We are looking for a Site Reliability Engineer (SRE) to support reliable, high-performing production systems for automotive operations clients. This position focuses on strengthening service stability across edge and cloud environments through automation, observability, and disciplined operational practices. The role works closely with engineering and technical stakeholders to improve uptime, manage incidents, and deploy changes safely in real-time manufacturing settings.
Responsibilities:
• Maintain dependable and secure production environments across plant-edge and cloud-based systems, with a focus on uptime, responsiveness, and operational stability.
• Design, refine, and support monitoring dashboards, alerting frameworks, and operational runbooks using tools such as Prometheus, Grafana, and modern telemetry solutions.
• Build and manage infrastructure through code using Terraform, applying version control standards, peer reviews, and controlled deployment processes.
• Create automation scripts and lightweight tools in Bash and Python to streamline routine operations, recovery procedures, backup workflows, and environment setup.
• Take part in incident response and on-call coverage, troubleshoot service disruptions, coordinate initial communication, and document follow-up actions through blameless reviews.
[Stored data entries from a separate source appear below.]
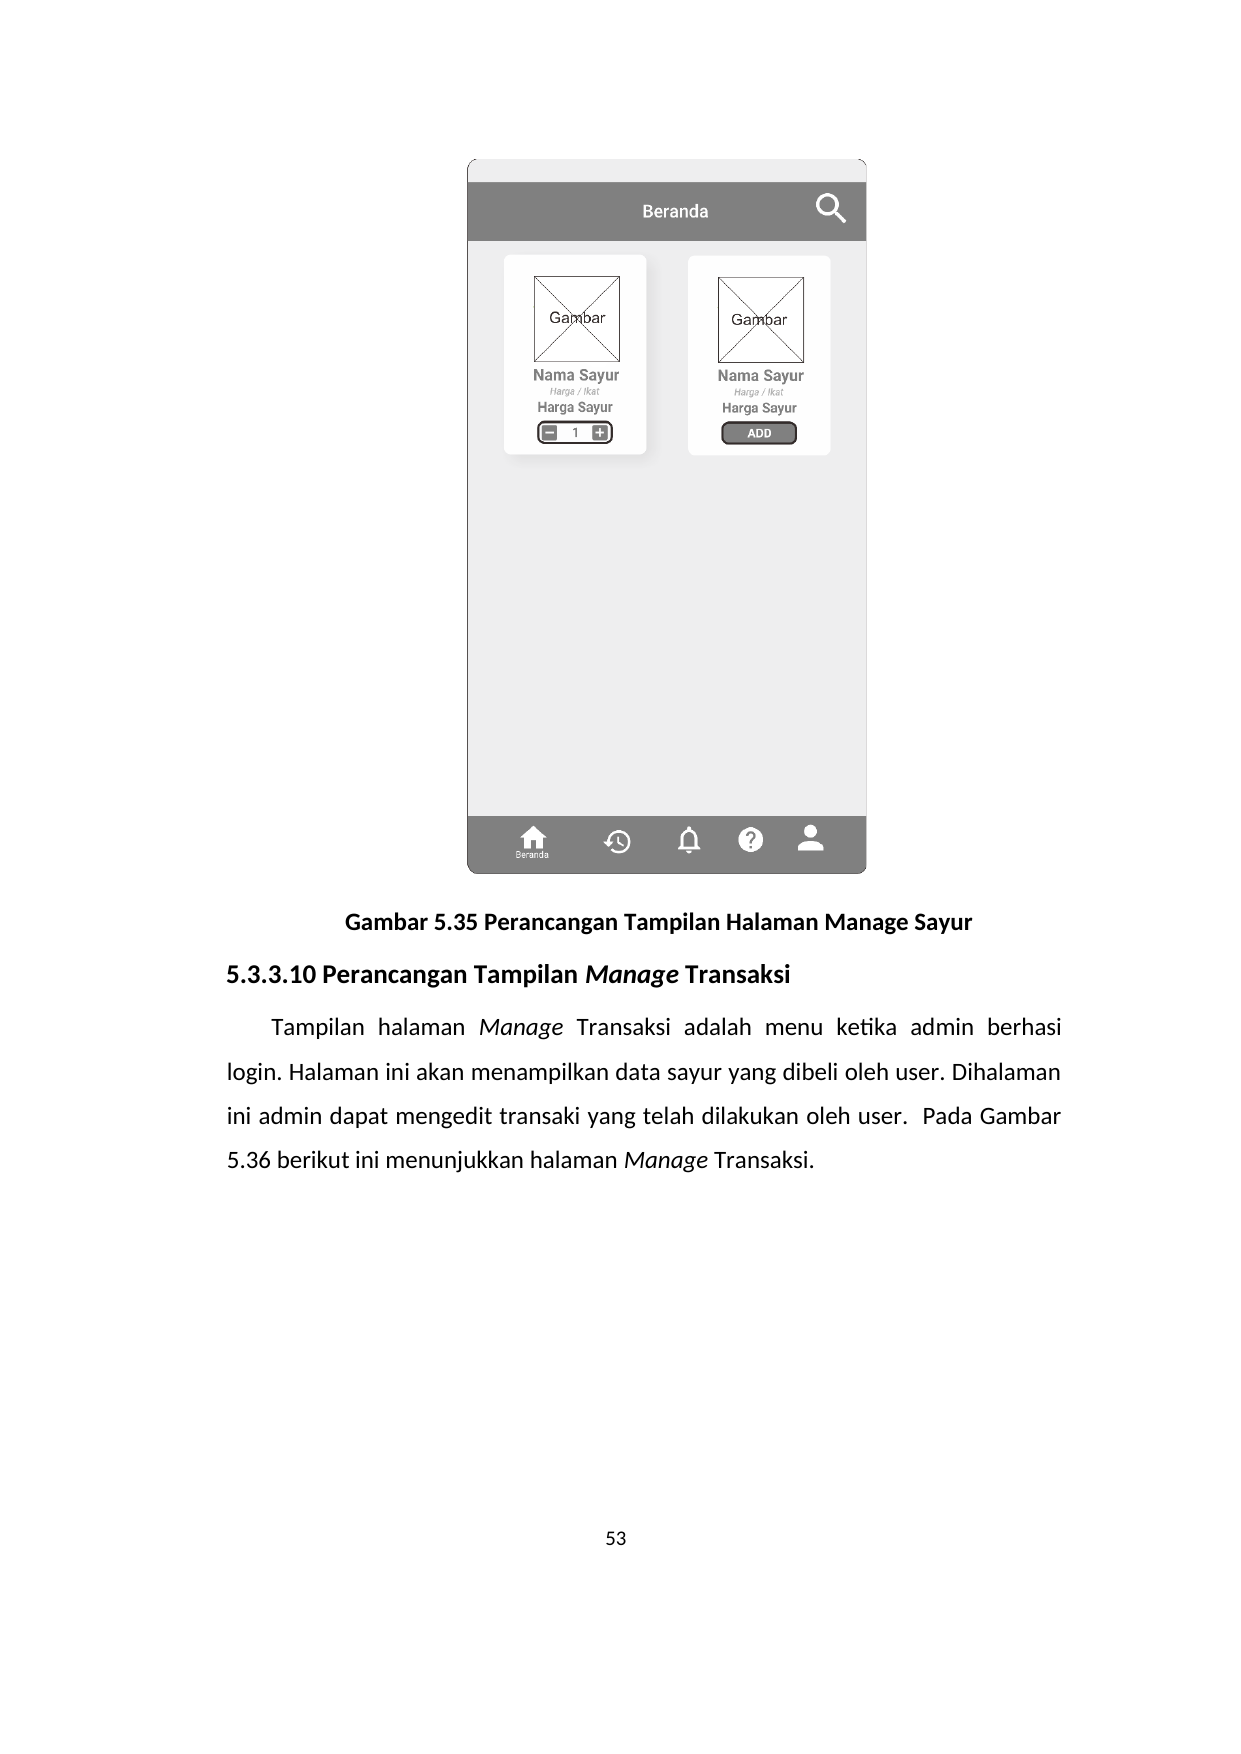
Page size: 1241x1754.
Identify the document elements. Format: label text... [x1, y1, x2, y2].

text Tampilan halaman Manage Transaksi adalah menu ketika admin berhasi login. Halaman ini akan menampilkan data sayur yang dibeli oleh user. Dihalaman ini admin dapat mengedit transaki yang telah dilakukan oleh user. Pada Gambar 5.36 berikut ini menunjukkan halaman Manage Transaksi. [227, 1011, 1062, 1175]
subtitle Gambar 5.35 Perancangan Tampilan Halaman Manage Sayur [226, 906, 1092, 936]
picture [467, 159, 867, 874]
subtitle 5.3.3.10 Perancangan Tampilan Manage Transaksi [226, 957, 1092, 990]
• Establish and measure service reliability indicators and objectives, helping stakeholders balance system dependability with release speed and operational risk.
• Support secure connectivity between factory networks and cloud resources by configuring and maintaining VPNs, routing, private networking, and access controls.
• Administer and optimize relational or time-series databases, including backup planning, replication, performance tuning, and long-term storage health.
• Contribute to CI/CD delivery practices by improving deployment pipelines, supporting controlled release strategies, and preparing rollback procedures when needed.
• Partner with controls, software, and data teams to enable reliable data flow from industrial systems and ensure safe deployment to edge infrastructure.
• Bachelor’s degree in Information Technology, Computer Science, Computer Engineering, or comparable practical experience.
• At least 5 years of experience supporting production environments in a corporate, startup, or similarly fast-paced technical setting.
• Hands-on expertise with infrastructure as code, including Terraform, along with experience in cloud platforms and related services.
• Working knowledge of container technologies such as Docker and orchestration platforms like Kubernetes.
• Experience supporting live systems, participating in on-call rotations, and contributing to incident reviews and corrective actions.
• Proficiency with automation and scripting using Bash and Python to reduce manual operational effort.
• Strong communication skills with the ability to explain technical decisions and tradeoffs to cross-functional or non-technical stakeholders.
• Willingness and ability to travel to customer or plant locations as business needs require.